##### Selection

Reputation: 147
I am making a method to extract information from zipped files. All the zip files will contain just one text file. It is the intend that method should return a string array.
I am using dotnetzip, but i am experiencing a horrable performance. I have tried to benchmark the performance of each step and seems to be performing slowly on all steps.
The c# code is:
public string[] LoadZipFile(string FileName)
{
string[] lines = { };
int start = System.Environment.TickCount;
this.richTextBoxLOG.AppendText("Reading " + FileName + "... ");
try
{
int nstart;
nstart = System.Environment.TickCount;
ZipFile zip = ZipFile.Read(FileName);
this.richTextBoxLOG.AppendText(String.Format("ZipFile ({0}ms)\n", System.Environment.TickCount - nstart));
nstart = System.Environment.TickCount;
MemoryStream ms = new MemoryStream();
this.richTextBoxLOG.AppendText(String.Format("Memorystream ({0}ms)\n", System.Environment.TickCount - nstart));
nstart = System.Environment.TickCount;
zip[0].Extract(ms);
this.richTextBoxLOG.AppendText(String.Format("Extract ({0}ms)\n", System.Environment.TickCount - nstart));
nstart = System.Environment.TickCount;
string filecontents = string.Empty;
using (var reader = new StreamReader(ms))

##########

[Exercise requirements]:
1 - In the forum post, which library is being used to read the zip files?
2 - Output the forum post's text between "Reputation: 147" and "string[] LoadZipFile(string FileName)", inclusive.
3 - Rewrite the paragraph of the forum post that begins "I am making a method" as a short bulleted list, keeping its main facts.

##### Provided data

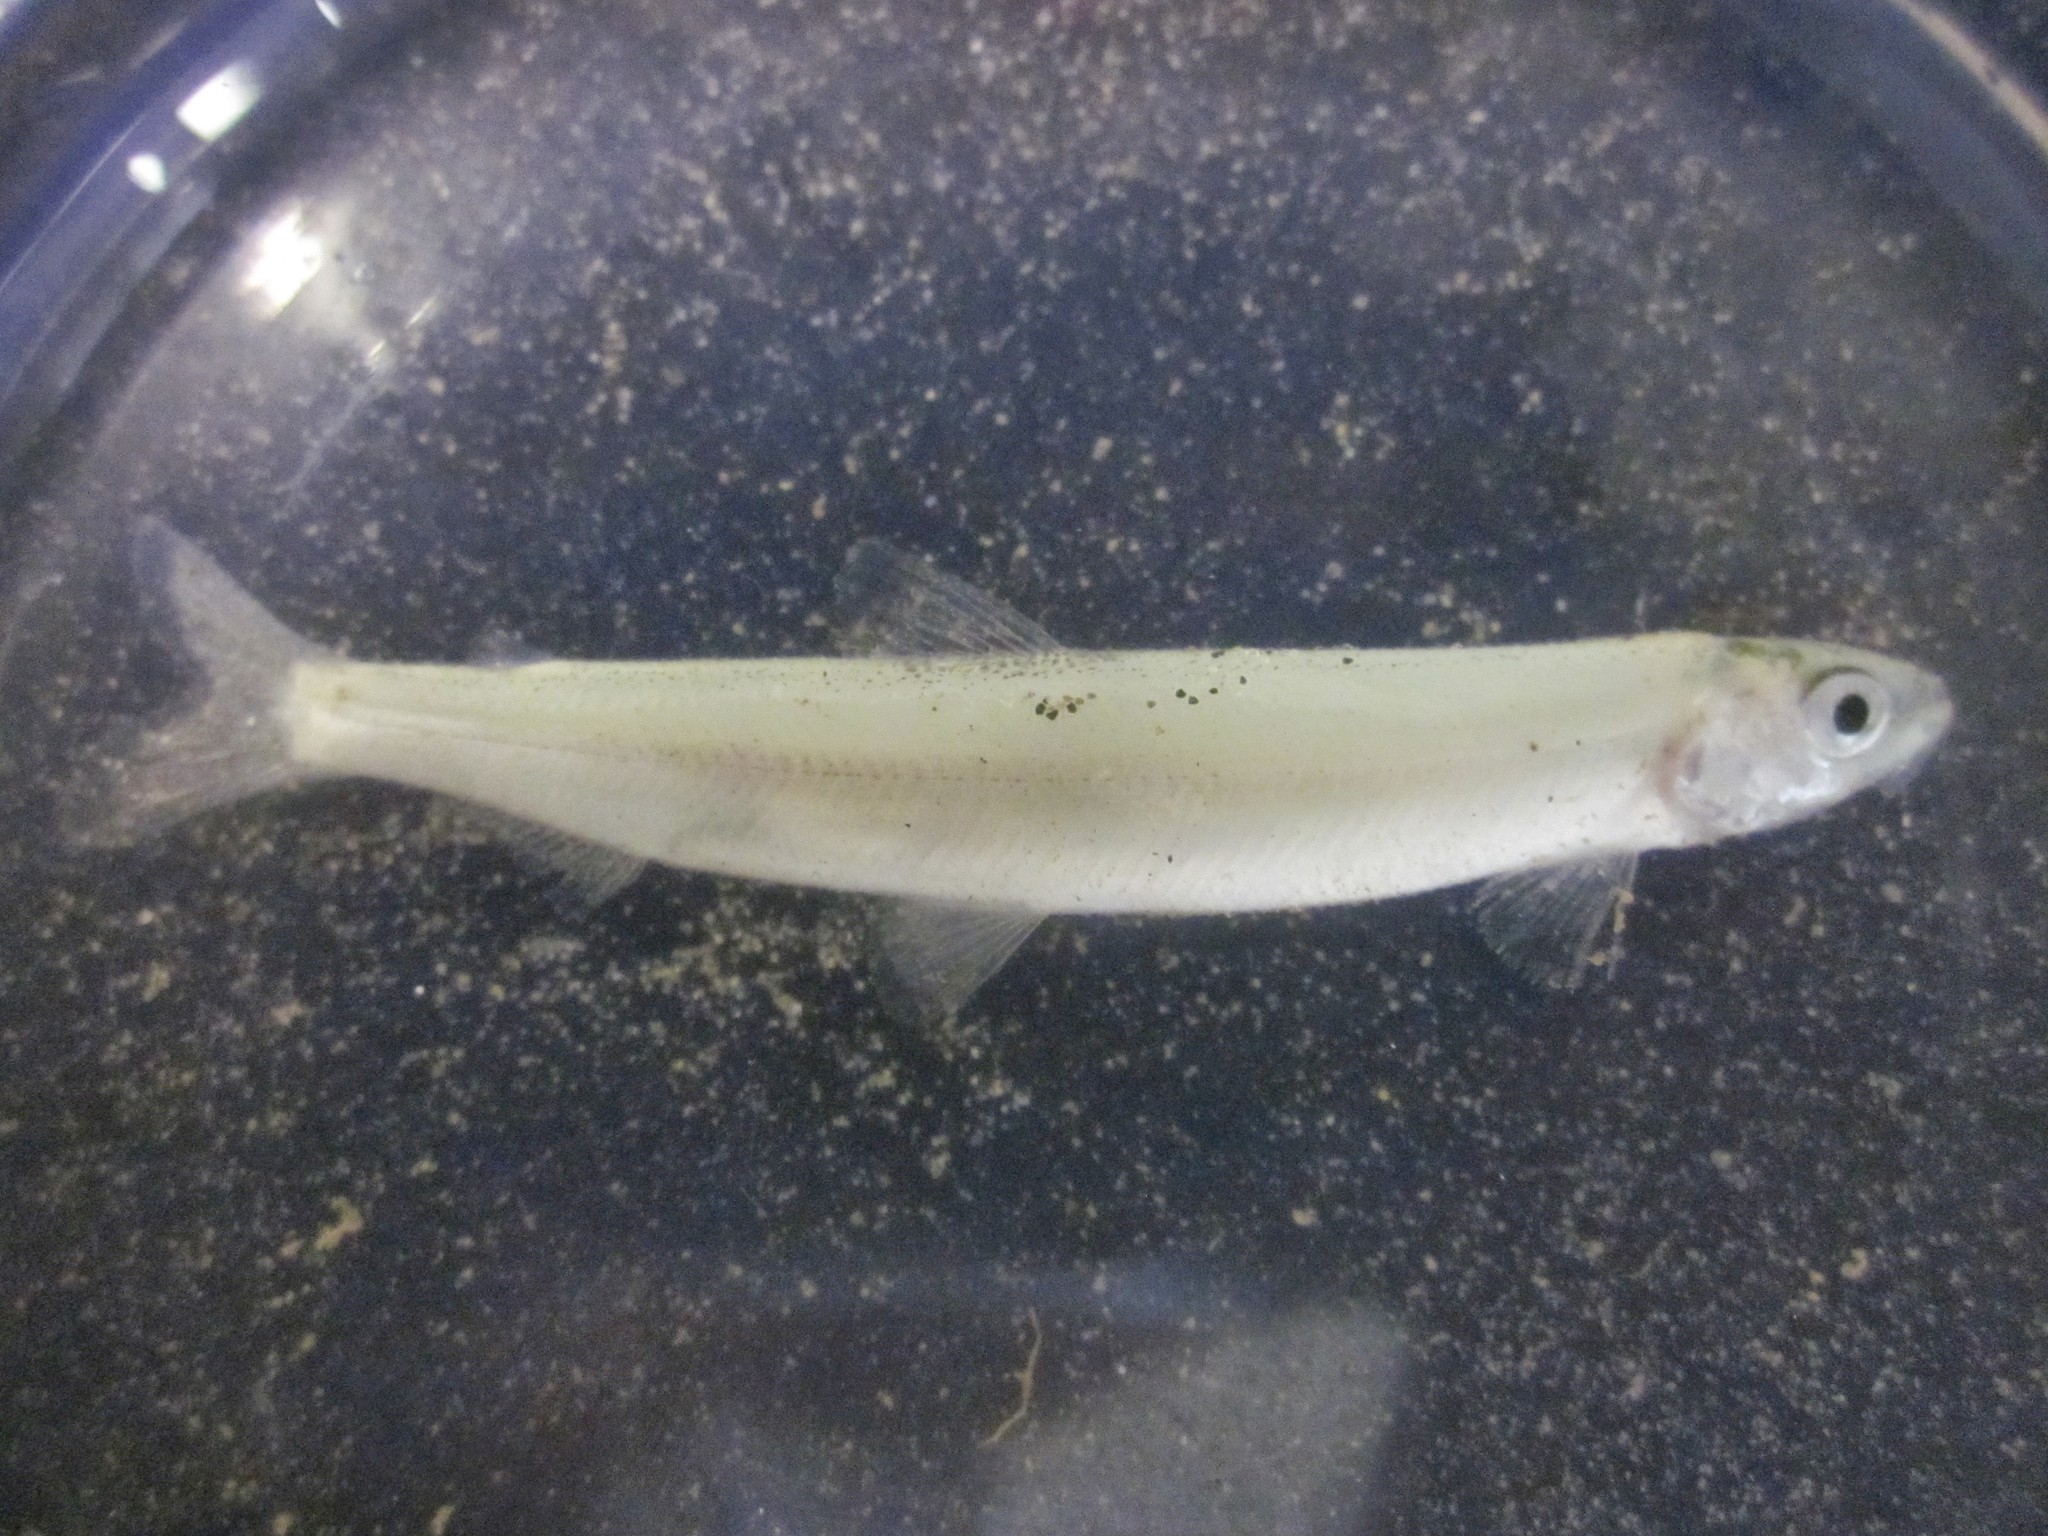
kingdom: Animalia
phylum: Chordata
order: Osmeriformes
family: Osmeridae
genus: Hypomesus
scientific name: Hypomesus pretiosus
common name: Surf smelt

##########

[Results in order]:
1 - Dotnetzip.

2 -
Reputation: 147
I am making a method to extract information from zipped files. All the zip files will contain just one text file. It is the intend that method should return a string array.
I am using dotnetzip, but i am experiencing a horrable performance. I have tried to benchmark the performance of each step and seems to be performing slowly on all steps.
The c# code is:
public string[] LoadZipFile(string FileName)

3 -
- The method extracts information from zipped files.
- Each zip file contains only one text file.
- The method should return a string array.